OLYMPIA, Wash. — Washington driver's licenses and identification cards are now marked with the words "federal limits apply" as the state moves to comply with a federal law that increased rules for identification needed at airports and federal facilities.
The 2005 federal law — known as REAL ID — requires state driver's licenses and ID cards to have security enhancements and to be issued to people who can prove they are legally in the United States.
Washington already offers, but does not mandate, "enhanced" driver's licenses and IDs that require proof of U.S. citizenship and are already valid under the federal law.
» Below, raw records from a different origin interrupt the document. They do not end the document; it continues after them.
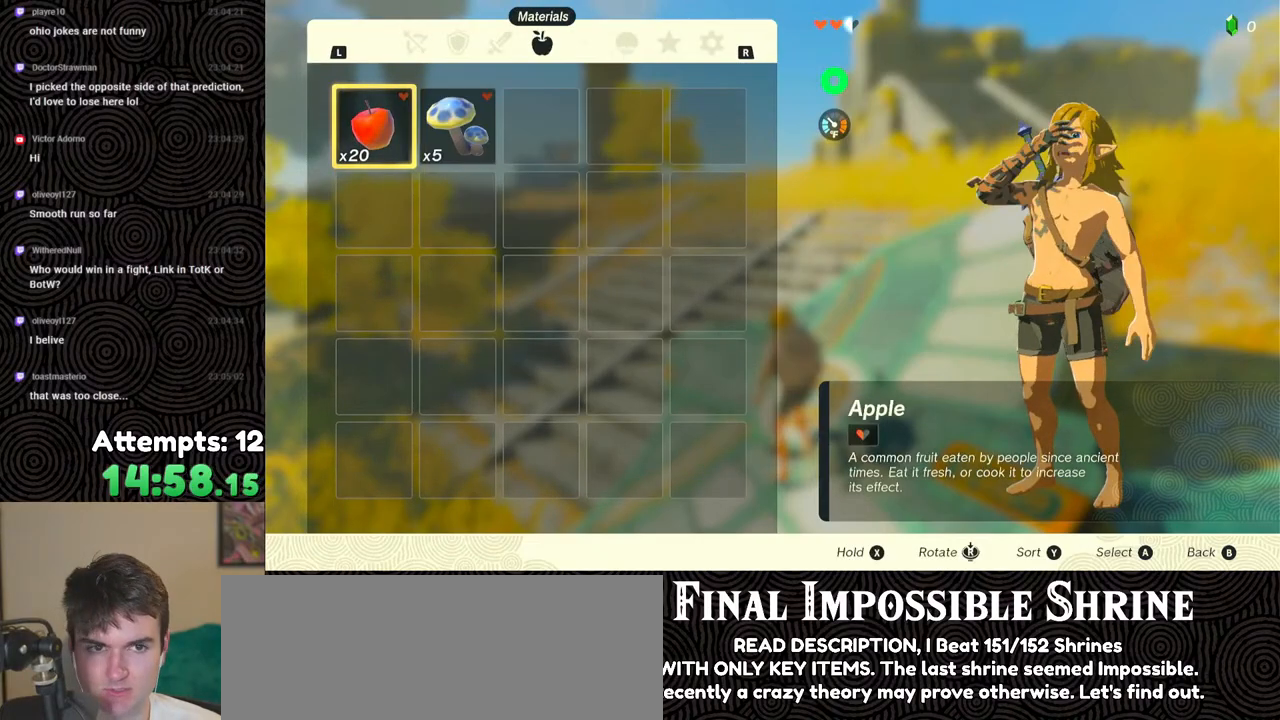
{"buttons": [], "left_stick": "center", "right_stick": "center", "events": [[183, "A", "down"], [300, "A", "up"], [350, "A", "down"], [367, "B", "down"], [417, "B", "up"], [433, "A", "up"]]}
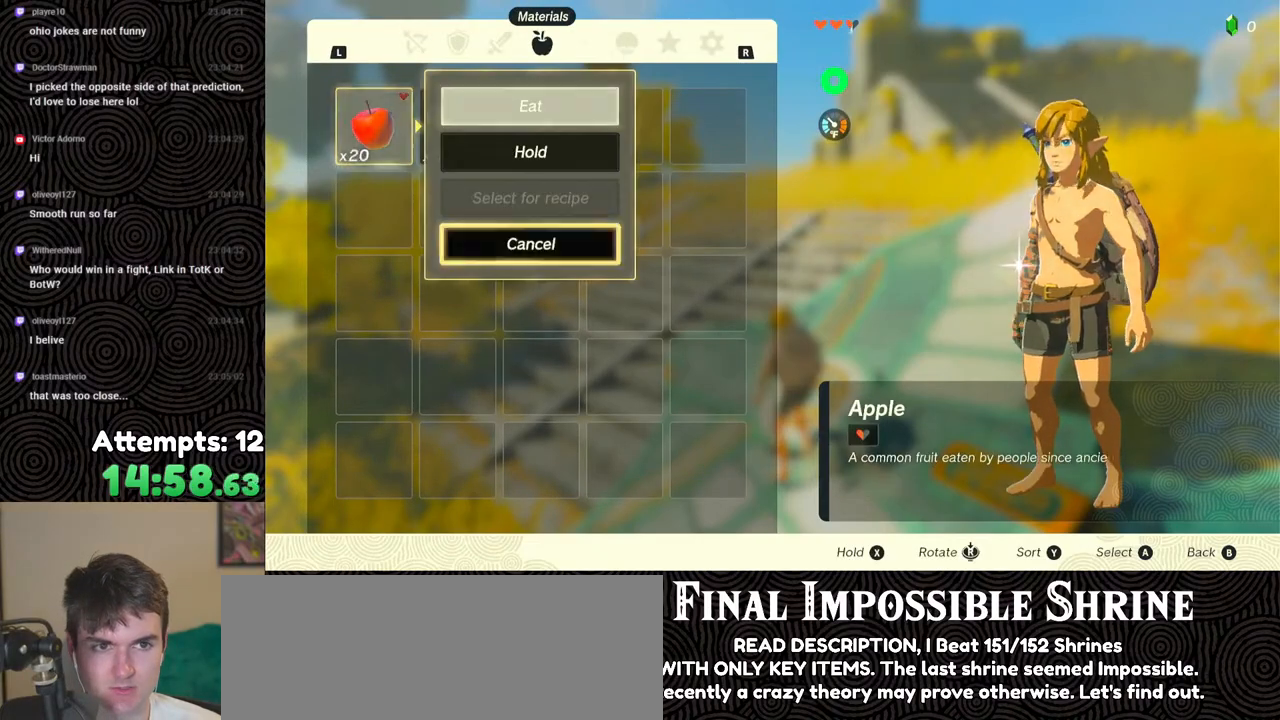
{"buttons": [], "left_stick": "center", "right_stick": "center", "events": []}
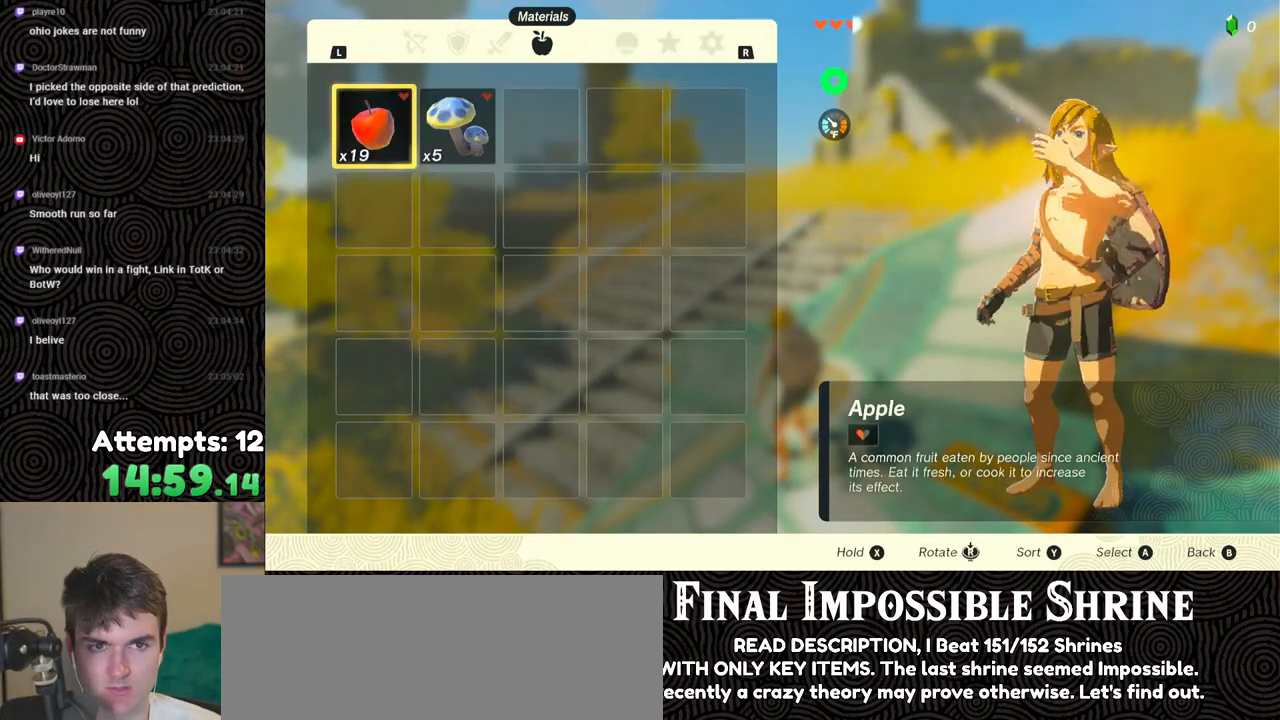
{"buttons": [], "left_stick": "up-right", "right_stick": "right", "events": [[50, "B", "down"], [133, "B", "up"], [233, "right_stick", "right"], [300, "left_stick", "up-right"]]}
Nothing will change with those licenses, but starting Sunday, all new and renewed standard licenses — which aren't in line with the federal requirements — will be marked to indicate they are not REAL ID compliant and thus not acceptable for certain purposes by federal authorities once enforcement begins October 2020.
Washington was among many states that struggled for years to comply with REAL ID. As concerns about residents not being able to use their licenses to board domestic flights increased, state lawmakers passed a measure last year creating the two-tiered licensing system.
The state law prohibits the marked licenses from being used to determine or infer citizenship or immigration status or to spark an investigation or arrest that otherwise would not have occurred. The cost of a standard six-year license/ID is $54; the enhanced licenses/ID is $78 for that same timeframe.
Residents will have a choice of which license they want. Those with the non-compliant licenses will eventually need additional documentation — such as a passport, permanent resident card or military ID — to board domestic commercial flights and for other federal purposes, such as getting on military bases.
The state Department of Licensing has started a public education campaign that includes a website explaining the law and the process in several languages. Radio and TV ads are also planned. Officials say there is still time for residents to decide what kind of license they want and what additional documentation they'll need if they choose to stick with a standard license.
"Know your options, start thinking about REAL ID now before you're at a point where you can't get on a plane," Beau Perschbacher said, legislative policy director at the Department of Licensing.